Task:
Continue the podcast shownotes on being and becoming from where they stop.

Being and Becoming: The Everyday Art of Creation: Shownotes
Welcome to another episode of the GoCreative! Podcast with novelist and poet Orna Ross. This week, Orna explores the ancient and immediate dance between being and becoming. Drawing on inspiration from Irish poet Eavan Boland, she explores what's now and what's next, the pause and the pulse of moment and momentum. And what the rhythm of this mystery, which underpins every act of conscious creation, means for you–here, now, today.
Episode Overview
- 00:00 – Welcome & Context
How a line from Eavan Boland sparked reflection on the creative dynamic of being and becoming. - 03:04 – What is Being?
Being as the creative presence of now—fully inhabiting your body, mind, and spirit in the current moment. - 06:18 – What is Becoming
Becoming as the movement of desire and growth—our yearning to grow into what we are not yet. - 09:30 – Interconnection, Not Sequence
Why being and becoming aren’t linear stages—but live in constant, cyclical relationship. - 17:11 – The Problem with Arrival
The cultural obsession with “finishing” and future-fixing—and how it cuts us off from creative aliveness. - 21:42 – Practices for Being
Free writing, walking without destination, deep listening—practical tools to access the creative present. - 25:20 – Exercises for Integration
A writing prompt to explore your being and becoming using the five senses and intuitive awareness. - 29:01 – Poetic Closing: “The Egg and the Seed”
A reflective poem on the mysteries of the present moment and the creative urge. - 31:45 – Final Thoughts
Creativity as the dance between presence and transformation—between the egg of now and the seed of next.

Record set:

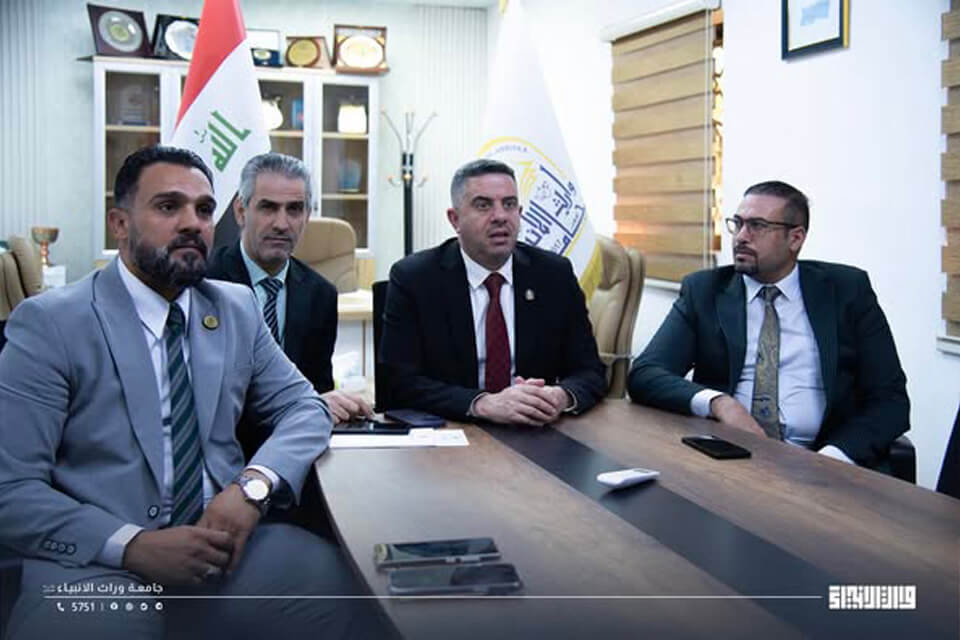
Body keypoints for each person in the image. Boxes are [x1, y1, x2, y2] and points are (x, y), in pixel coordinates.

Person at [0, 146, 377, 639]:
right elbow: (12, 490)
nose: (192, 223)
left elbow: (305, 407)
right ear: (119, 224)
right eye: (167, 206)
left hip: (227, 544)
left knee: (376, 606)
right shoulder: (52, 323)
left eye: (203, 209)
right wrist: (132, 545)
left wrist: (252, 488)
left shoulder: (235, 308)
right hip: (97, 560)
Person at [628, 180, 910, 470]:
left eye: (757, 226)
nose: (741, 237)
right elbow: (646, 373)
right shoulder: (705, 291)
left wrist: (832, 460)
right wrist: (720, 403)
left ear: (795, 239)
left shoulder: (847, 291)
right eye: (738, 224)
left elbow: (891, 401)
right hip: (727, 459)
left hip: (821, 462)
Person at [379, 158, 606, 425]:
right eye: (483, 205)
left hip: (535, 429)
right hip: (453, 430)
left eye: (509, 204)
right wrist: (481, 403)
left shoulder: (553, 275)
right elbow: (398, 382)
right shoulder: (416, 278)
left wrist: (560, 396)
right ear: (455, 219)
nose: (500, 216)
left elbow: (590, 371)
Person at [207, 152, 372, 429]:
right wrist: (303, 405)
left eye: (294, 209)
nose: (281, 224)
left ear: (307, 216)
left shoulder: (320, 295)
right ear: (240, 211)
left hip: (294, 441)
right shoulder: (205, 284)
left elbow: (318, 388)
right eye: (268, 208)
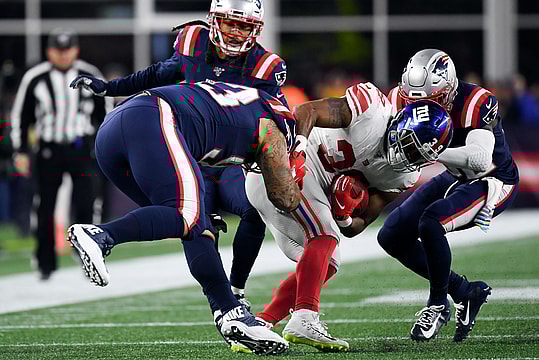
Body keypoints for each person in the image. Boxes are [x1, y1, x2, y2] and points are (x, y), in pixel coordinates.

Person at [69, 0, 287, 314]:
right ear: (214, 20)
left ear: (256, 30)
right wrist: (110, 88)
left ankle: (235, 290)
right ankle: (225, 305)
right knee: (193, 222)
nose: (237, 33)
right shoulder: (194, 42)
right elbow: (158, 73)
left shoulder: (266, 66)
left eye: (244, 26)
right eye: (230, 23)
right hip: (185, 149)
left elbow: (277, 120)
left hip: (228, 162)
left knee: (253, 208)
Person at [67, 80, 304, 355]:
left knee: (193, 225)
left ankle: (229, 312)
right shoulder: (278, 123)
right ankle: (101, 235)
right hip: (153, 117)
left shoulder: (246, 107)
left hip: (117, 129)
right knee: (187, 214)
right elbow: (283, 196)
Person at [245, 83, 453, 352]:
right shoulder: (371, 108)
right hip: (282, 168)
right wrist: (296, 153)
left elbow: (360, 224)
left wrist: (344, 216)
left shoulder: (404, 175)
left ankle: (261, 324)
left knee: (328, 260)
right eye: (408, 145)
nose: (406, 157)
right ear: (400, 123)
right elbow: (305, 111)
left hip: (307, 189)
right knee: (323, 236)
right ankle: (305, 317)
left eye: (417, 156)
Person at [382, 49, 520, 342]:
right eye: (414, 101)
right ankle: (464, 292)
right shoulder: (397, 97)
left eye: (431, 101)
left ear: (450, 89)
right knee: (391, 235)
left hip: (492, 180)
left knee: (430, 222)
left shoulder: (474, 102)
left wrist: (435, 151)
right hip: (455, 176)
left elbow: (481, 159)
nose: (422, 109)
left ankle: (436, 304)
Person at [10, 28, 113, 280]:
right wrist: (20, 150)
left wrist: (105, 146)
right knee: (44, 206)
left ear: (75, 50)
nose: (63, 55)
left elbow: (105, 113)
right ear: (50, 52)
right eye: (58, 50)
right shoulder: (35, 78)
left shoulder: (90, 74)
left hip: (81, 147)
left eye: (67, 50)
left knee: (87, 203)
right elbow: (21, 117)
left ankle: (86, 256)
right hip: (49, 148)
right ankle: (45, 262)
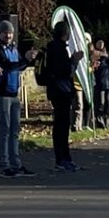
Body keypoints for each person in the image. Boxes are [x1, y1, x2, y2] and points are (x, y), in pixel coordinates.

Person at [40, 17, 80, 172]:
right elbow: (66, 71)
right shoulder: (60, 49)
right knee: (62, 125)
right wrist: (74, 61)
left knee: (61, 124)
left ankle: (64, 157)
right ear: (66, 34)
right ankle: (62, 158)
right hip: (61, 90)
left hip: (55, 89)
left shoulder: (51, 47)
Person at [0, 17, 28, 176]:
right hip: (2, 93)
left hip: (13, 92)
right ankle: (4, 163)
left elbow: (20, 65)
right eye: (5, 33)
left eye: (10, 33)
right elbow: (7, 65)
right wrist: (24, 61)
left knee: (15, 130)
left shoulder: (13, 48)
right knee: (4, 129)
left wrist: (27, 60)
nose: (8, 36)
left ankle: (16, 162)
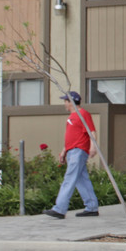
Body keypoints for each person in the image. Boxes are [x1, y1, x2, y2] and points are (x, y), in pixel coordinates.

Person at [43, 91, 100, 219]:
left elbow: (92, 131)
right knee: (81, 179)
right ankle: (91, 207)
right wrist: (64, 151)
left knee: (69, 179)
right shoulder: (71, 116)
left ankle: (60, 209)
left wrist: (93, 147)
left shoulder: (83, 114)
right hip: (71, 151)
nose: (64, 103)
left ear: (71, 102)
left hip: (78, 151)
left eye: (66, 101)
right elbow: (71, 137)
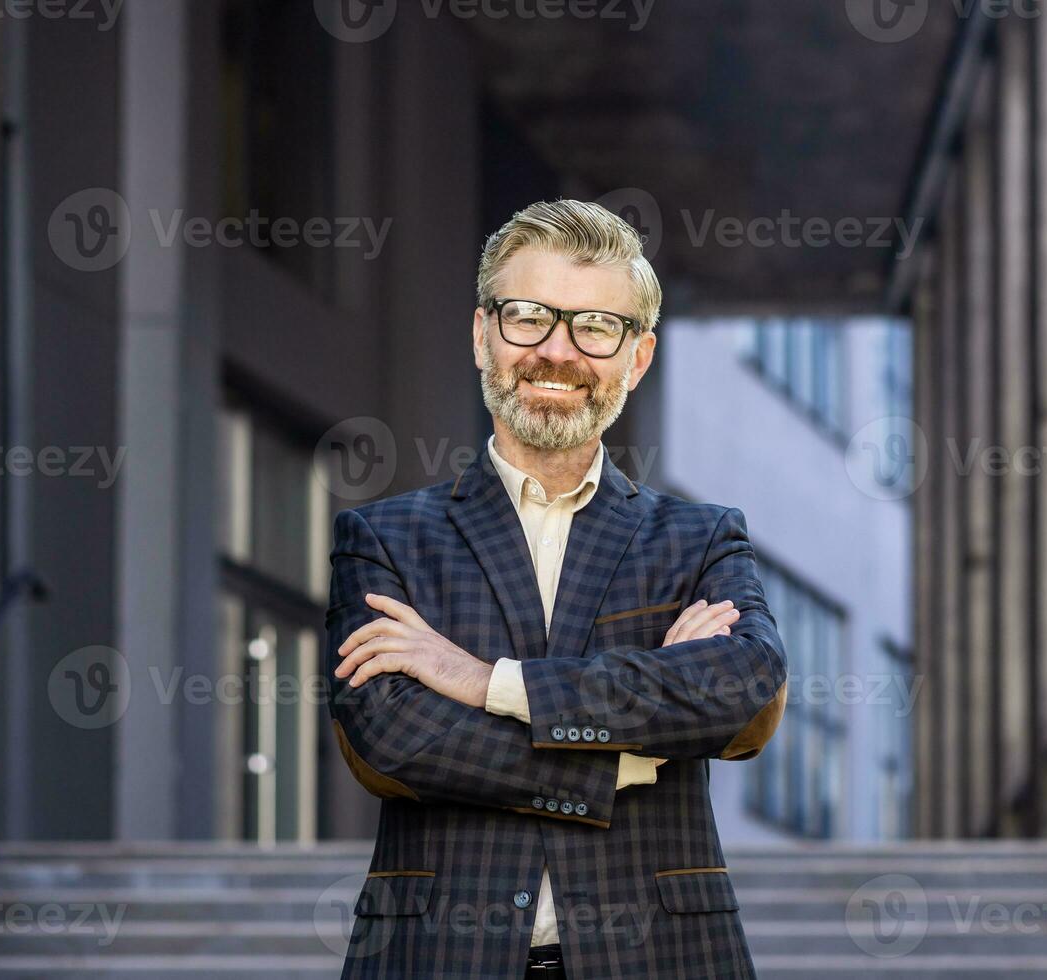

Task response:
Links
- OrnaRoss.com – Free planning tools, creative inspiration, and community.
- GoCreative! Patreon – Membership options and exclusive resources.
Practices to Explore Being & Becoming
1. Free Writing with the Five Senses
Set a timer for 15 minutes. Describe your current moment using sight, sound, touch, taste, and smell. Then ask: What am I becoming?
2. Walk Without Destination
Take a walk simply for the sake of movement and sensation—no goal, no productivity. Just presence.
3. Listen Without Opinion
In conversation, especially with differing views, practice noticing your thoughts while choosing to simply listen.
4. Inner Gaze Practice
Pause in a joyful moment and think: “Look at me, right now.” Turn your awareness inward and allow the fullness of the moment to register.
5. Intuition Check-In
After a creative session, ask: What wants to happen next? Let your inner knowing—not your task list—guide the next step.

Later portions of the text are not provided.